Problem to work on: Replace every "document elements" in the material below with "page elements", and reproduce all the rest without any change.

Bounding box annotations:

***

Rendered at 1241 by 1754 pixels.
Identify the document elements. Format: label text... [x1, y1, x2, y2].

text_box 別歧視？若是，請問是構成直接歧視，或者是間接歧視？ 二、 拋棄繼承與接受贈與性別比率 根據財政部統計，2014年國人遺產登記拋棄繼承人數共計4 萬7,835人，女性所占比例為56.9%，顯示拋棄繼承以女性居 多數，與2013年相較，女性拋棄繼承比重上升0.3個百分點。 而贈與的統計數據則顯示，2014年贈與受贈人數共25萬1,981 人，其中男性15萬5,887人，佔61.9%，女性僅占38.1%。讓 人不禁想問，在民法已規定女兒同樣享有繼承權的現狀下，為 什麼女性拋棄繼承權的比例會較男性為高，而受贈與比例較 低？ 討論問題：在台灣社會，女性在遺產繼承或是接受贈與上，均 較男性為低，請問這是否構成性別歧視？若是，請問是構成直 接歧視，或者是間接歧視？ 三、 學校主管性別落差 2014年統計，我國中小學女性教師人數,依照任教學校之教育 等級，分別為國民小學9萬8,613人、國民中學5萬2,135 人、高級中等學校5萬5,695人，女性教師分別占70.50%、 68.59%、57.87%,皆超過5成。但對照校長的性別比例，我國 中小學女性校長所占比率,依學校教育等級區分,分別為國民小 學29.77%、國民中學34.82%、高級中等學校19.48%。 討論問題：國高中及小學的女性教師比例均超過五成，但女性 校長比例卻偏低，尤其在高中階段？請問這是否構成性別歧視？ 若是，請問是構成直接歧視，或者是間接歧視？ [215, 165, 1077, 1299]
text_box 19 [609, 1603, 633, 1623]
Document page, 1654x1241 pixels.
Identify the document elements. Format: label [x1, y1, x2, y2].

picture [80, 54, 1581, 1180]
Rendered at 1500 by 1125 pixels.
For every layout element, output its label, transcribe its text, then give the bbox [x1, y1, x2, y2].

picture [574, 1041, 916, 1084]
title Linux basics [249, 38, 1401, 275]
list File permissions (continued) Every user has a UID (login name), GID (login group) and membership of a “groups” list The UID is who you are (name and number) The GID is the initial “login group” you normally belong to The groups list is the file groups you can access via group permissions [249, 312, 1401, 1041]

***

Reply:
Rendered at 1241 by 1754 pixels.
Identify the page elements. Format: label text... [x1, y1, x2, y2].

text_box 別歧視？若是，請問是構成直接歧視，或者是間接歧視？ 二、 拋棄繼承與接受贈與性別比率 根據財政部統計，2014年國人遺產登記拋棄繼承人數共計4 萬7,835人，女性所占比例為56.9%，顯示拋棄繼承以女性居 多數，與2013年相較，女性拋棄繼承比重上升0.3個百分點。 而贈與的統計數據則顯示，2014年贈與受贈人數共25萬1,981 人，其中男性15萬5,887人，佔61.9%，女性僅占38.1%。讓 人不禁想問，在民法已規定女兒同樣享有繼承權的現狀下，為 什麼女性拋棄繼承權的比例會較男性為高，而受贈與比例較 低？ 討論問題：在台灣社會，女性在遺產繼承或是接受贈與上，均 較男性為低，請問這是否構成性別歧視？若是，請問是構成直 接歧視，或者是間接歧視？ 三、 學校主管性別落差 2014年統計，我國中小學女性教師人數,依照任教學校之教育 等級，分別為國民小學9萬8,613人、國民中學5萬2,135 人、高級中等學校5萬5,695人，女性教師分別占70.50%、 68.59%、57.87%,皆超過5成。但對照校長的性別比例，我國 中小學女性校長所占比率,依學校教育等級區分,分別為國民小 學29.77%、國民中學34.82%、高級中等學校19.48%。 討論問題：國高中及小學的女性教師比例均超過五成，但女性 校長比例卻偏低，尤其在高中階段？請問這是否構成性別歧視？ 若是，請問是構成直接歧視，或者是間接歧視？ [215, 165, 1077, 1299]
text_box 19 [609, 1603, 633, 1623]
Document page, 1654x1241 pixels.
Identify the page elements. Format: label [x1, y1, x2, y2].

picture [80, 54, 1581, 1180]
Rendered at 1500 by 1125 pixels.
For every layout element, output its label, transcribe its text, then give the bbox [x1, y1, x2, y2].

picture [574, 1041, 916, 1084]
title Linux basics [249, 38, 1401, 275]
list File permissions (continued) Every user has a UID (login name), GID (login group) and membership of a “groups” list The UID is who you are (name and number) The GID is the initial “login group” you normally belong to The groups list is the file groups you can access via group permissions [249, 312, 1401, 1041]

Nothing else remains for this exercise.